Following the terrorist attacks on the United States in 2001, the issue of maritime security became the third mandate of the International Maritime Organization (IMO), alongside safety and pollution prevention. On December 12, 2002, the International Ship and Port Facility Security (ISPS) Code was adopted to implement measures and procedures to prevent acts of terrorism that threaten the security of passengers, crews, ships and port facilities.

In order to implement these measures expediently, they took effect through amendments to Chapter XI of the SOLAS Convention. Chapter XI was modified to create Chapter XI-1, for existing provisions, and the new Chapter XI-2, "Special Measures to Enhance Maritime Security", to implement the ISPS Code.

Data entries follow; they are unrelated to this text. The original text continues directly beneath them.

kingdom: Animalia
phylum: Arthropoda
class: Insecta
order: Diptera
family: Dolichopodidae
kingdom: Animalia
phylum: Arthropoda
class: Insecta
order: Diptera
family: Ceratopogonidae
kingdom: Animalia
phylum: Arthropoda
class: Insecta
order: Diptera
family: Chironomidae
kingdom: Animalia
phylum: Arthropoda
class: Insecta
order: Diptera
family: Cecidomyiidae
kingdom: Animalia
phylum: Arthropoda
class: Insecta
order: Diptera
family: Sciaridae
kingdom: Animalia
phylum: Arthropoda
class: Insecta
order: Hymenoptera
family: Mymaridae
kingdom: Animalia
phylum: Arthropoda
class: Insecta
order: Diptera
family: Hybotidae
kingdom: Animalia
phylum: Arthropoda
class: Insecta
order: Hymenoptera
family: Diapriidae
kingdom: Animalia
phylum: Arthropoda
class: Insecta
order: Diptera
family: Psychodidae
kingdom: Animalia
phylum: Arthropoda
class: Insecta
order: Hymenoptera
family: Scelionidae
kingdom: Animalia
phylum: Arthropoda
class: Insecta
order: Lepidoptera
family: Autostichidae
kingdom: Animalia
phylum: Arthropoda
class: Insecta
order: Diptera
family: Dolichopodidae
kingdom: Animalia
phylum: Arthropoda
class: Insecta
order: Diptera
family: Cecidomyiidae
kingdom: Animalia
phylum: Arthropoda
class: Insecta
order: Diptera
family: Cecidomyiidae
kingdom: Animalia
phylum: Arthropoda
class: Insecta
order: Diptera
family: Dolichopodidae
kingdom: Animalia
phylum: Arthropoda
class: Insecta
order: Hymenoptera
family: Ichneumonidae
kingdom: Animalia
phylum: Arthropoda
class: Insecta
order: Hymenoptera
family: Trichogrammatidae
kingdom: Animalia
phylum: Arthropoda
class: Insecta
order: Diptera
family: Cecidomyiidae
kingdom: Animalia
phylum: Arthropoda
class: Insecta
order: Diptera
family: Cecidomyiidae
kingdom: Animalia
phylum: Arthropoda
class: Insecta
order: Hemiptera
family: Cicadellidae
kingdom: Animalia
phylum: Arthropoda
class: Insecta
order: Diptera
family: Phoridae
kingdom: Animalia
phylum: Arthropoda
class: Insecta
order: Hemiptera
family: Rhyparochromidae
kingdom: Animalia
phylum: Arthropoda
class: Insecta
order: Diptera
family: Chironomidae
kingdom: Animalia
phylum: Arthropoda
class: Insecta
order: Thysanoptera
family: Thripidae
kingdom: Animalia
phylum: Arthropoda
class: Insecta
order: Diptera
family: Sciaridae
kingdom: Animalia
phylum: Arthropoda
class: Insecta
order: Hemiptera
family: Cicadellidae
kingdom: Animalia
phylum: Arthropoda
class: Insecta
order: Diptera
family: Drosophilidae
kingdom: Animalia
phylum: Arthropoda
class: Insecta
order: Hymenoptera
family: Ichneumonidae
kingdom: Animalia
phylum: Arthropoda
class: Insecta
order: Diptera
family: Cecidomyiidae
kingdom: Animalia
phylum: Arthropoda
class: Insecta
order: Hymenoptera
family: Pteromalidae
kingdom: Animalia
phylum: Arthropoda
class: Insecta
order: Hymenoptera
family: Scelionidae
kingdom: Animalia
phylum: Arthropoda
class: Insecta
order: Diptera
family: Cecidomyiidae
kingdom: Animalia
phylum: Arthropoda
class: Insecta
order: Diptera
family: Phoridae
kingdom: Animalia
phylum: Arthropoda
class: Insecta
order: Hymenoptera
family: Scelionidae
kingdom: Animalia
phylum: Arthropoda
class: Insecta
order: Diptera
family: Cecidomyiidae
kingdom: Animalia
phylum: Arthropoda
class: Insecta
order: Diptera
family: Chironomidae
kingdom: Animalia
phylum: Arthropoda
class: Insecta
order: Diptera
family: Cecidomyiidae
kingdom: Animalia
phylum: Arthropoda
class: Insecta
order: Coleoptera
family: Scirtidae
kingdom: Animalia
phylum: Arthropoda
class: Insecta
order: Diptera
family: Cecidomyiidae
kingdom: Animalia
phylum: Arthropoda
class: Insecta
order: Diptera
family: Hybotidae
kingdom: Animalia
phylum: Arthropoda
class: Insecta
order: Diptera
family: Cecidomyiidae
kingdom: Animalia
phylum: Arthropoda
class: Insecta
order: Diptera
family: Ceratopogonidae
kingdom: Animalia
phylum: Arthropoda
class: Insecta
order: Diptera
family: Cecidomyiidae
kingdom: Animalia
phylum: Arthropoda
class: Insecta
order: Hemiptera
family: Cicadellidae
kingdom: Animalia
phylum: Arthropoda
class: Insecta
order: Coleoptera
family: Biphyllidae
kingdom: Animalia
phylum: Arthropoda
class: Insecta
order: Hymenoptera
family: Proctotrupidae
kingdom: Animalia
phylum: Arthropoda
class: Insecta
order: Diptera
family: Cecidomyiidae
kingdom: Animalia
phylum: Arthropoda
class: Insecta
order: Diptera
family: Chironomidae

The provisions apply to cargo ships of 500GT and above and to all passenger ships. These apply equally to pleasure yachts when engaged in trade by carrying fare-paying passengers or engaged in other commercial activities.

Work relating to the approval of the Ship Security Assessment (SSA), the Ship Security Plan (SSP), onboard verifications and the statutory certification is not normally delegated to a Recognized Security Organization (RSO). However, a RSO may assist ship owners or operators in the preparation of their SSA and SSP.

On board security audits are carried out at approximately 30 month intervals and are usually scheduled to coincide with the audits and inspections required for the ISM Code and the Maritime Labour Convention 2006.